In a significant turnaround in the phone hacking saga, Sean Hoare - who first blew the whistle that the now defunct News of the World editor, Andy Coulson, encouraged phone hacking -- was found dead.
The 47-year-old former reporter's body was found early Monday at his home in Watford, north of London.
The death comes as Rupert Murdoch and son James are expected face a grilling from lawmakers Tuesday over the phone hacking scandal. Meanwhile, Independent Police Complaints Commission (IPCC) would also look in to the matter.

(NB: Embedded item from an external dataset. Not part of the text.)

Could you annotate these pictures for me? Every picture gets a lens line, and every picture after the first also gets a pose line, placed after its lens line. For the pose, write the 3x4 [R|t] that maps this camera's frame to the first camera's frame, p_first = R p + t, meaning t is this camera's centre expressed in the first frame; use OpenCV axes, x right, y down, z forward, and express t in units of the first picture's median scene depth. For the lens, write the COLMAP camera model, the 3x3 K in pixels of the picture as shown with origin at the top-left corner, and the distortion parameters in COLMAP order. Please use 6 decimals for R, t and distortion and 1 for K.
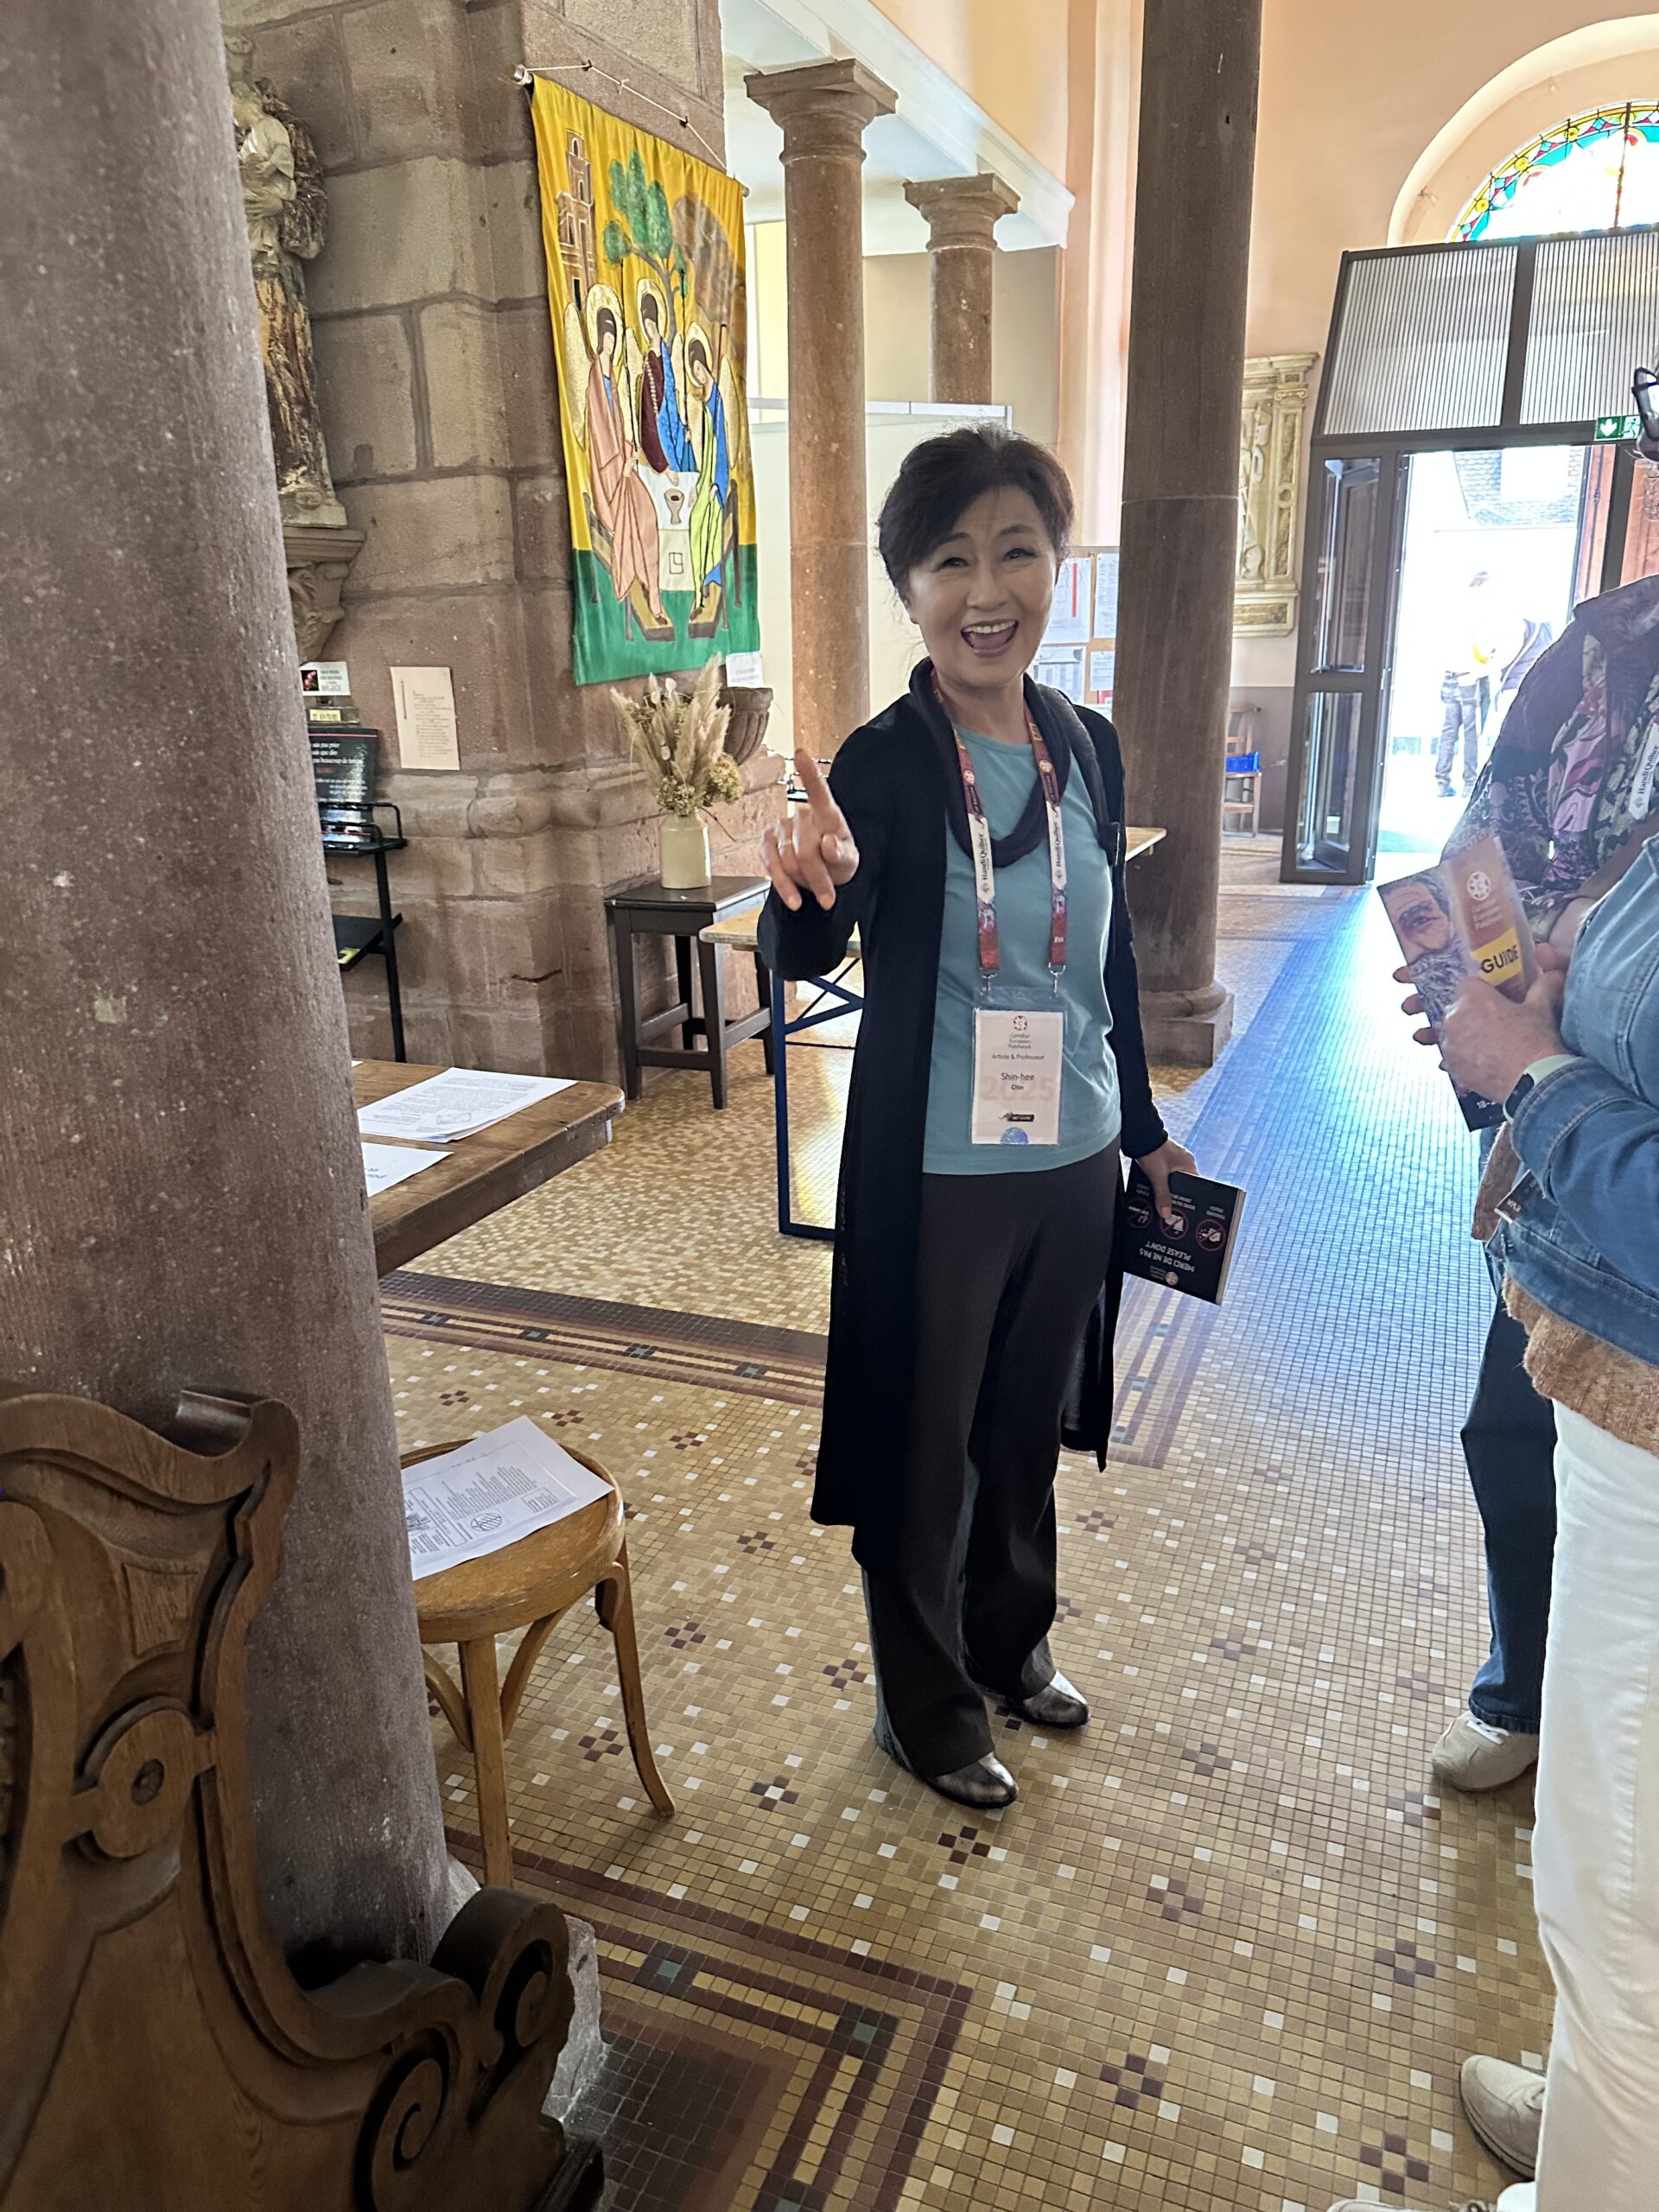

Commissioner Deborah Glass said she has received a number of referrals from the Metropolitan Police Authority, including over the conduct of the Met Commissioner in carrying overall responsibility for the investigation into phone hacking.
Meanwhile, the death of Hoare is significant in that he is seen as a key figure in the recent phone hacking scandal and was expected by many to shed light on the extent and depth of the allegations.
According to the police, the death is unexplained, but not thought to be suspicious.
The ex-journalist was paranoid, worried about being watched and feared that someone would come to get him, UK's Mirror reported citing a neighbor.
The sudden and mysterious death of Hoare turned out as a grim coincidence at a time when the phone hacking scandal is escalating every day.
Hoare's death may complicate the phone hacking scandal further as he was the key witness in the case, whose high profile victims included Metropolitan Police Commissioner Sir Paul Stephenson, assistant commissioner John Yates and Rebekah Brooks, a former editor of the tabloid and the CEO of News International.
The police stated that the death is not suspicious, but it would not stop conspiracy theorists flooding the web with claims that he had become the latest victim of the 'dark arts'.
Journalist Simon Ricketts tweeted the following: Sean had his problems, without doubt, but I truly believe he was a victim of that culture.
Ricketts said, I shall raise a glass or 12 tonight to him.
Paul @TheSwamps tweeted: Does anyone think Sean Hoare's death was innocent? Dr Kelly anyone? Funny how people die just after they lift the lid on people's wrong doing
Journalist Ana Lopez tweeted: I don't get how death of Sean Hoare is not being treated as suspicious by police.
Green activist Jenny Jones tweeted: I'm not a conspiracy theorist, but if I were, I'd consider the death of Sean Hoare at this precise moment as v v v suspicious.
Nicola Kate tweeted: Although police say Sean Hoare's death not suspicious, I've seen enough 24 to know there's usually s'thing else going on. Who's gone rogue??
Hoare was a British entertainment journalist. He contributed to articles on showbiz, from actors to reality television stars. He was a trainee reporter in the 1980s for the Watford Observer and later joined News of the World and The Sun.
Hoare had claimed in a New York Times article that News of the World's former editor Andy Coulson had knowledge of the phone hacking while he was at the helm of affairs at the paper.
Hoare had made damning revelations about the phone hacking culture at the newspaper last year. He had said hacking was endemic in the tabloid and that the editors knew about this practise. He had given much-discussed interviews to BBC and the New York Times.
He was well aware that the practice exists. To deny it is a lie, simply a lie, Hoare told to BBC Radio 4's PM programme
Hoare, who was once a close aide of Coulson, had been an employee of The Sun before being sacked for drink and drug problems.
In 2006, Hoare was honored with a Shafta Award, an award given for tabloid journalism, for his scoop on David and Victoria Beckham's purchase of an island off the Essex coast.